This is How You Pay for That 16% Pay Raise

How will virtually bankrupt Chicago pay for the 16% pay raise over 4 years that is in the new teacher contract?

As I suggested last week, this headline in the Chicago Tribune answers the question:

Pushing the charter school agenda

With the CTU strike over, Mayor Rahm Emanuel pushes to grow charter schools
If you reduce the unionized teacher work force by 20% over the next four years by continuing to open new charter schools and close under-enrolled traditional public schools, the city might even come out ahead.  The new contract does nothing to stop this process from continuing and yet the unions are crowing like they scored a major victory.

4 Responses to This is How You Pay for That 16% Pay Raise

  1. Greg Forster says:

    The leeches shrink in number and thus lose power, while their status as leeches becomes more and more obvious as the contrast (in both pay levels and performance) between them and the charter sector widens. Genius! If only they’d won a 20% raise.

  2. allen says:

    The unions can hardly do anything but crow like they scored a victory. The beating they’ve taken over the last year and a half allows for no other interpretation of the strike.

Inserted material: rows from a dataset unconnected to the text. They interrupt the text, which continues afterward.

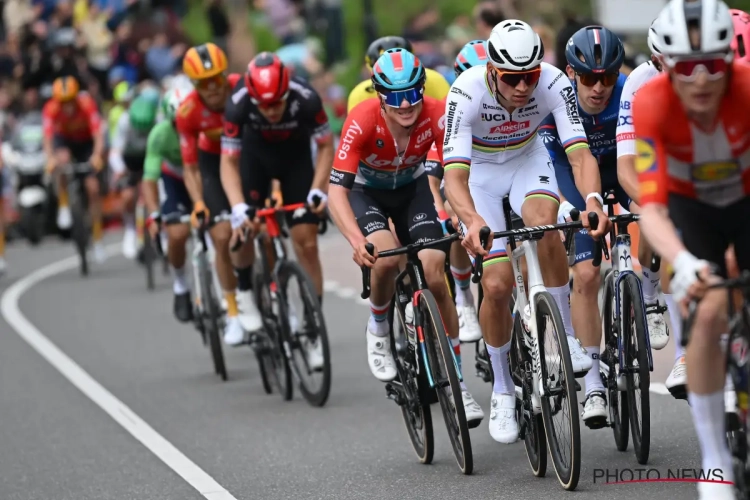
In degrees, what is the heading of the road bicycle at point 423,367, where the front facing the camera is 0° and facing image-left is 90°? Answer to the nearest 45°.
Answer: approximately 315°

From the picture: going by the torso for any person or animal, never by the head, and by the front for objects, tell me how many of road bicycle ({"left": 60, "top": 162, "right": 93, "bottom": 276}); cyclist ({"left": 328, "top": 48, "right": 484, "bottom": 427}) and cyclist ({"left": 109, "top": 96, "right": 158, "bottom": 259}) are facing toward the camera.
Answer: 3

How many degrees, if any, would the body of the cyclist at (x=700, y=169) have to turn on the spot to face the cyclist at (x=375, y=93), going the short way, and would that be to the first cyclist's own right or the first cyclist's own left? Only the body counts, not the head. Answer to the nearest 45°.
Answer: approximately 135° to the first cyclist's own right

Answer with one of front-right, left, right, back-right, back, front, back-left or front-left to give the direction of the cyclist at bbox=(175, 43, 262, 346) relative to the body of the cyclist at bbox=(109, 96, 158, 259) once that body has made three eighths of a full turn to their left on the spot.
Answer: back-right

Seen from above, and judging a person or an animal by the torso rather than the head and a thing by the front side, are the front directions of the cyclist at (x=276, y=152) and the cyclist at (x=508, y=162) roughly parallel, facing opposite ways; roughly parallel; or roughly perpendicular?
roughly parallel

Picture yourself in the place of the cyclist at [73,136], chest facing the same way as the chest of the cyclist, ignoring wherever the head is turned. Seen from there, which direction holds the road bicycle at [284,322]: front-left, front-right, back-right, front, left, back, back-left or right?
front

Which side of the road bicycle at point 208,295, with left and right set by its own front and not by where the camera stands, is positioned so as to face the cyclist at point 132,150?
back

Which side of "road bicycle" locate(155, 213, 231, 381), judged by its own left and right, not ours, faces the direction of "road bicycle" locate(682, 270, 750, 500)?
front

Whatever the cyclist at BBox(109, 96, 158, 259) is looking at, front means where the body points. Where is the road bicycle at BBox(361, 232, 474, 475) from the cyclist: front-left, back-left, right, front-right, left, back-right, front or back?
front

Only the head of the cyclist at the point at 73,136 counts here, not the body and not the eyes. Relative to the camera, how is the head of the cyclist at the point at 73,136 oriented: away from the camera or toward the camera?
toward the camera

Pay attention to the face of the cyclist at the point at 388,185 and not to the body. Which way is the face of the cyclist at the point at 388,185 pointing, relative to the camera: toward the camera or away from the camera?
toward the camera

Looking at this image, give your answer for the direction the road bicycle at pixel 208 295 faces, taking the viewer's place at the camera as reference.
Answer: facing the viewer

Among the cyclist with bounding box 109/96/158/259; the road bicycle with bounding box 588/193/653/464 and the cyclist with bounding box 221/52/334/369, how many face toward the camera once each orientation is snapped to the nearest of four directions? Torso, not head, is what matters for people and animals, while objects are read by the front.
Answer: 3

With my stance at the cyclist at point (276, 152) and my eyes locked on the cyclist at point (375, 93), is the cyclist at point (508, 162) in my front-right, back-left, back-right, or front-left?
front-right

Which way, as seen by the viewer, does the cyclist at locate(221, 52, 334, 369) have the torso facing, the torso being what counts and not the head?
toward the camera

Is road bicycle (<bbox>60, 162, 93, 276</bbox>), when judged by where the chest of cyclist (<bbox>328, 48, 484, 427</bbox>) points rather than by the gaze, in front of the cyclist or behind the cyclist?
behind

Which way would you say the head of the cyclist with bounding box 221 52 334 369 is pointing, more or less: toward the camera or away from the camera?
toward the camera

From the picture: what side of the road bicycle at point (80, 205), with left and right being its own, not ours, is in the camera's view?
front

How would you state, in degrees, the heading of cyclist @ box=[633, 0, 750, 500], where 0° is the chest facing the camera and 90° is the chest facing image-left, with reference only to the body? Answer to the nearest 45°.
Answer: approximately 0°
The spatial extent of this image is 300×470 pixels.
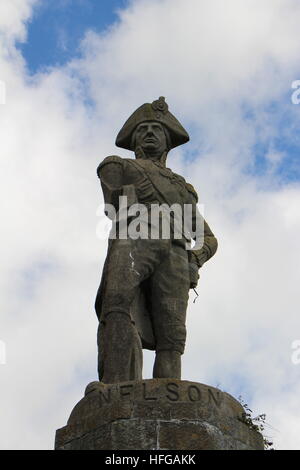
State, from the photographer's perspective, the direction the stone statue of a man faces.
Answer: facing the viewer
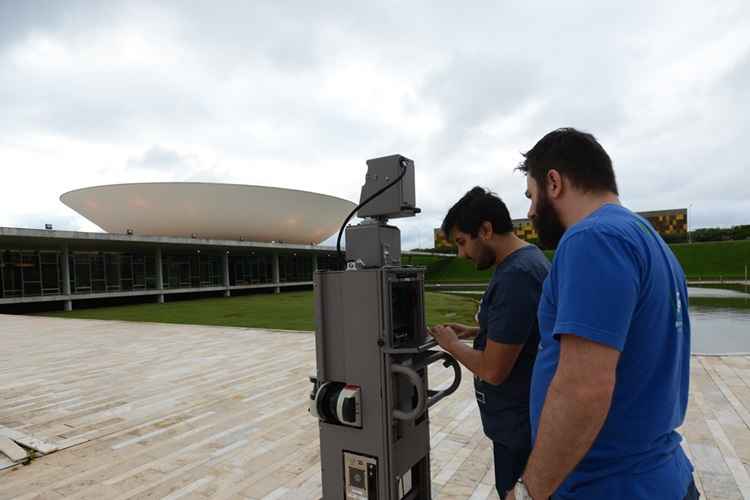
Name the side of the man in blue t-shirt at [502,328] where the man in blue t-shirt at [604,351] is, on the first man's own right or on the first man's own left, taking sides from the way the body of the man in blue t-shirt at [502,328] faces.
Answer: on the first man's own left

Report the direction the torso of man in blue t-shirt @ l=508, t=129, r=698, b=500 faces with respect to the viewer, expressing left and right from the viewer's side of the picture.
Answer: facing away from the viewer and to the left of the viewer

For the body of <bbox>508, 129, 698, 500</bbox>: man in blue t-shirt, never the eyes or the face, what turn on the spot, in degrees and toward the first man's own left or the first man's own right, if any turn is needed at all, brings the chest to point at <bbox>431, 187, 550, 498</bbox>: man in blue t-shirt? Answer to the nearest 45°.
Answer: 0° — they already face them

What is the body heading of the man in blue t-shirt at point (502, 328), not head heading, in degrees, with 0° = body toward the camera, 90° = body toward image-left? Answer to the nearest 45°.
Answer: approximately 90°
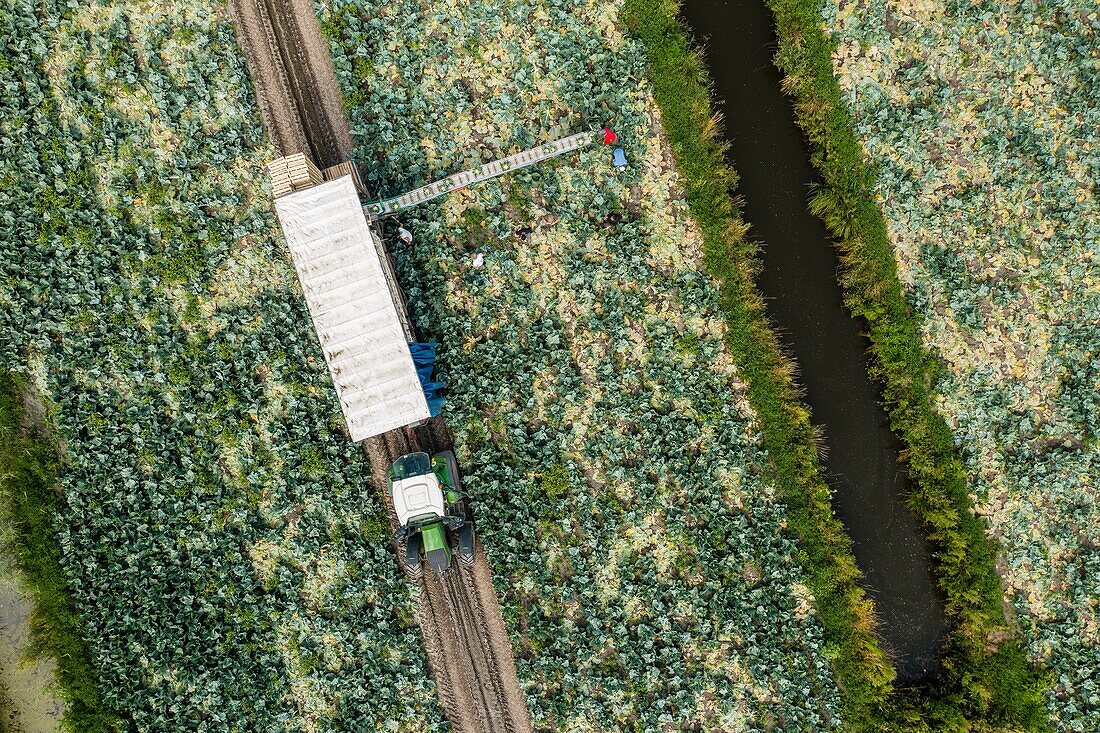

    I guess the question that remains to be answered is if the unions have the power to suppress the growth of charters in Illinois. Without the option of closing that parental escape hatch, and given the statistically well-established disfavor in which the public holds the district school, the growth of charters is a lock.

  3. Dave Saba says:

    Lost in all the rhetoric was a horrific stat: if you are a CPS high school freshman you have an 8% chance of earning a college degree based on a University of Chicago study. Not exactly getting their money’s worth up there.

  4. Daniel Meloy says:

    These are certainly interesting thoughts. It seems that nobody can really find an agreement on how to best alleviate our financial situation. Chicago is not the only place to face such dilemmas. Similar cases can be found in parts of Los Angeles, San Francisco, and New York. And that doesn’t even begin to touch on the smaller towns where charter schools might not be as viable of an option.